The Polish immigrant, who killed anti-apartheid activist Chris Hani in 1993, is serving a life sentence at the Kgosi Mampuru II Correctional Facility.

Waluś asked the apex to set aside the Supreme Court of Appeal’s decision to dismiss his leave to appeal against a high court judgment that upheld the refusal of his parole by justice and correctional services minister Ronald Lamola in March 2020. 

Among Lamola’s reasons for denying the parole application was that the trial court which had jailed him had wanted to send a message that would clarify that assassinating political leaders was unacceptable.

Waluś said it was of public importance to establish the reasons and grounds for his continued incarceration.

“If I do not succeed with this application, it appears I will be incarcerated forever, which is an unjust, inhumane and cruel punishment,” he said.
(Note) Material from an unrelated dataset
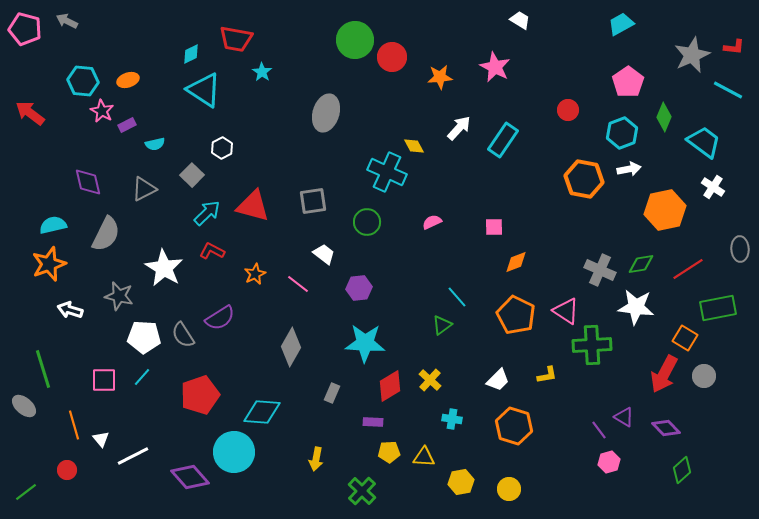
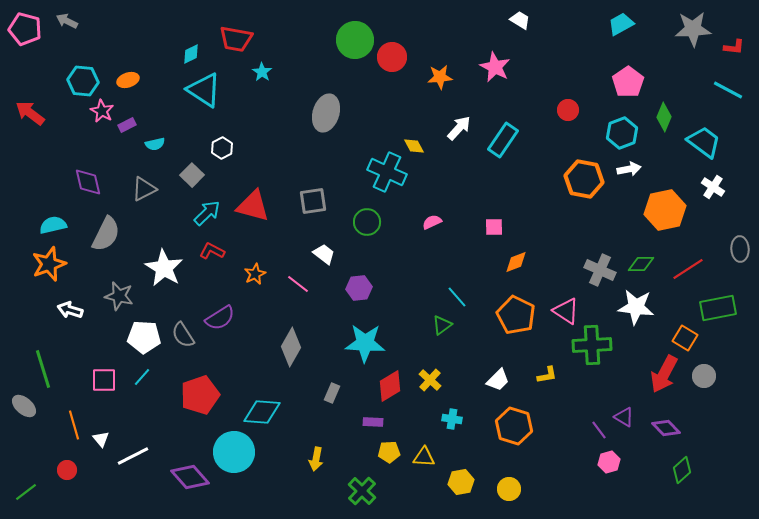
gray star at (692, 55): moved 1 px right, 26 px up; rotated 21 degrees clockwise
green diamond at (641, 264): rotated 8 degrees clockwise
According to the correctional services manuals which came into effect after 1994, Waluś said he should have been eligible for parole after serving 13 years and four months behind bars. He argued he was met with “continuous shifting of the goalposts and new reasons for refusing parole by different ministers”.

Arguing he had done everything possible to prove he had reformed, he said in his papers to court he had turned over a new leaf, realised apartheid was wrong and had grown closer to God during his almost 30-year incarceration. He said he had tried many times to convey his apology to Hani’s widow Limpho and his children.

Waluś said he was no longer a danger to anyone.

“I submit I have demonstrated I have become completely rehabilitated, that I will not repeat such a crime, a similar offence or any crime for that matter in future. I am genuinely sorry for what I have done.”

The slain South African Communist Party leader’s widow has consistently opposed the parole bids by Waluś, saying the crime shook the very core of the democratic and free society the country was trying to build at the time.

The motive for the murder was not only personal but carefully designed to thrust the country into a political catastrophe, she said in court papers.

She believes Waluś has failed to make a full disclosure about the murder and his assassination of her husband was intended to be the first of many political assassinations.